* [CONSIGNE]: Dans le passage extrait ci-dessous, recopiez à l'identique tout le texte depuis « Amandine Le Pape : Je » jusqu'à « question ou intervention. ».

Après, fondamentalement, je ne suis pas trop pour les taxes, je trouve que c’est coercitif. Par contre, il y a quand même un truc, on en parle depuis 20 ans, depuis 20 ans j’entends ça tout le temps : aux États-Unis ils ont un truc qui s’appelle le Small Business Act. Le Small Business Act [20] est une loi qui contraint toutes les grosses boîtes et les administrations étasuniennes à contribuer entre 20 et 30 %, je crois, de leurs dépenses en passant leurs commandes auprès des PME, des petites boîtes, contrairement à ce qui se passe en France et sans doute en Europe, je connais plus le cas français. Grosso modo, un Total, un machin, enfin tous ces mastodontes, vont plutôt aller sur du Microsoft, sur du Google, etc., sans jamais faire bosser la petite startup innovante du coin. C’est un problème fondamental. Je pense que tant qu’on n’aura pas ce Small Business Act [20] en Europe, on va continuer à patiner.

Amandine Le Pape : Je suis d’accord qu’aujourd’hui la majorité des investisseurs et des gens qui font leur boîte, surtout quand on regarde du côté des US, ont une vision à très court terme. Mais, je peux dire que j’ai aussi rencontré des gens qui cherchent de plus en plus à avoir un impact à plus long terme et qui cherchent des projets qui vont aider à changer et à ramener un peu de souveraineté, qui vont avoir un vrai impact sur le monde. On n’y est pas encore, loin de là, mais, à mon avis, ça bouge dans le bon sens.

Étienne Gonnu : Je crois qu’il y a une question de ce côté-là, une question ou intervention.

* [MATÉRIEL EXTRAIT]:

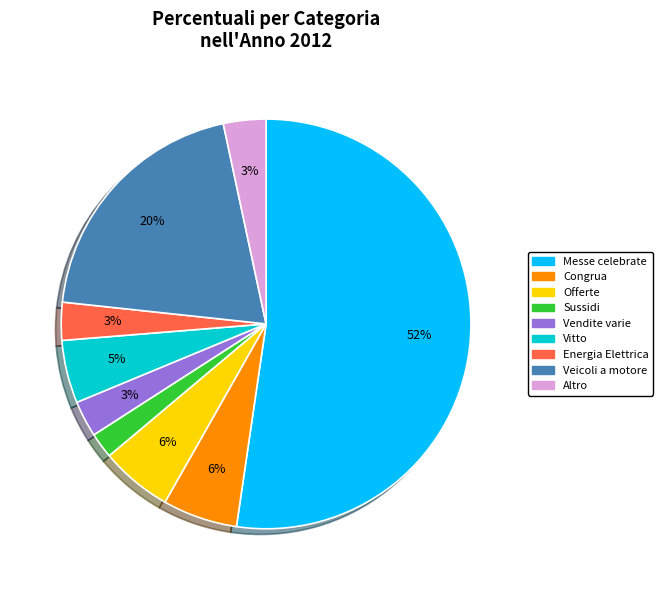

To the nearest percent, what is the difference between the largest and smallest slice percentages?

50%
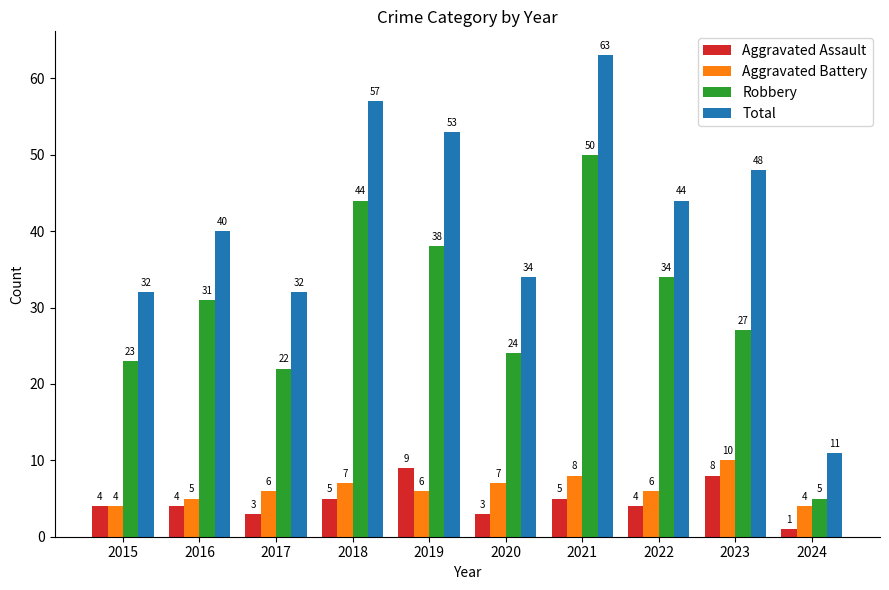

What is the value of the Aggravated Battery bar at the 4th from the left?

7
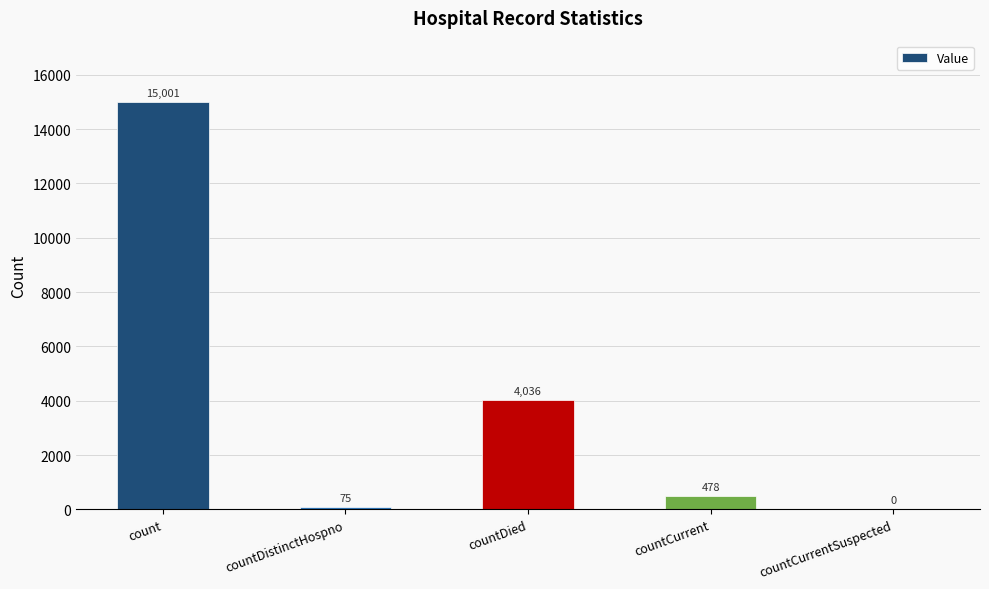

Reading left to right, list all the values displayed in this chart.

15001	75	4036	478	0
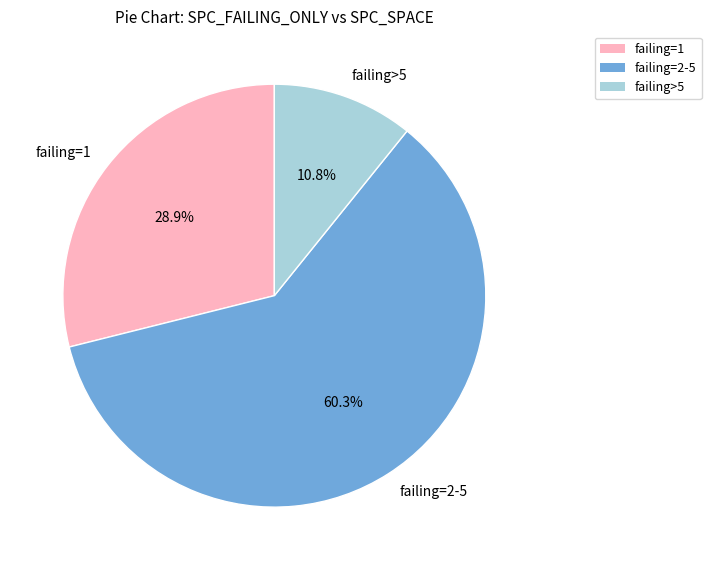

How many segments does this pie chart have?

3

* [RÉSULTAT DE L'EXERCICE]:
Amandine Le Pape : Je suis d’accord qu’aujourd’hui la majorité des investisseurs et des gens qui font leur boîte, surtout quand on regarde du côté des US, ont une vision à très court terme. Mais, je peux dire que j’ai aussi rencontré des gens qui cherchent de plus en plus à avoir un impact à plus long terme et qui cherchent des projets qui vont aider à changer et à ramener un peu de souveraineté, qui vont avoir un vrai impact sur le monde. On n’y est pas encore, loin de là, mais, à mon avis, ça bouge dans le bon sens.

Étienne Gonnu : Je crois qu’il y a une question de ce côté-là, une question ou intervention.